> **Your assignment**
An exact reproduction of all entries is required.

[Task data Boundary: Start]

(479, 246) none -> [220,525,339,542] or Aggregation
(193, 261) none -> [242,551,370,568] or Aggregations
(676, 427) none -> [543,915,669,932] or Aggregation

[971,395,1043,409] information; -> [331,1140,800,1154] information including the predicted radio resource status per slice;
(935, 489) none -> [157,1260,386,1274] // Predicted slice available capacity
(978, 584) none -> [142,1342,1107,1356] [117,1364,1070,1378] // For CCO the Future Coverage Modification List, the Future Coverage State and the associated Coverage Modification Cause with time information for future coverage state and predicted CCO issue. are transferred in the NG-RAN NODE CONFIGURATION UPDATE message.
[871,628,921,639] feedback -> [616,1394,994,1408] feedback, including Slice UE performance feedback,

[Task data Boundary: End]

> **Expected output**
(479, 246) none -> [220,525,339,542] or Aggregation
(193, 261) none -> [242,551,370,568] or Aggregations
(676, 427) none -> [543,915,669,932] or Aggregation

[971,395,1043,409] information; -> [331,1140,800,1154] information including the predicted radio resource status per slice;
(935, 489) none -> [157,1260,386,1274] // Predicted slice available capacity
(978, 584) none -> [142,1342,1107,1356] [117,1364,1070,1378] // For CCO the Future Coverage Modification List, the Future Coverage State and the associated Coverage Modification Cause with time information for future coverage state and predicted CCO issue. are transferred in the NG-RAN NODE CONFIGURATION UPDATE message.
[871,628,921,639] feedback -> [616,1394,994,1408] feedback, including Slice UE performance feedback,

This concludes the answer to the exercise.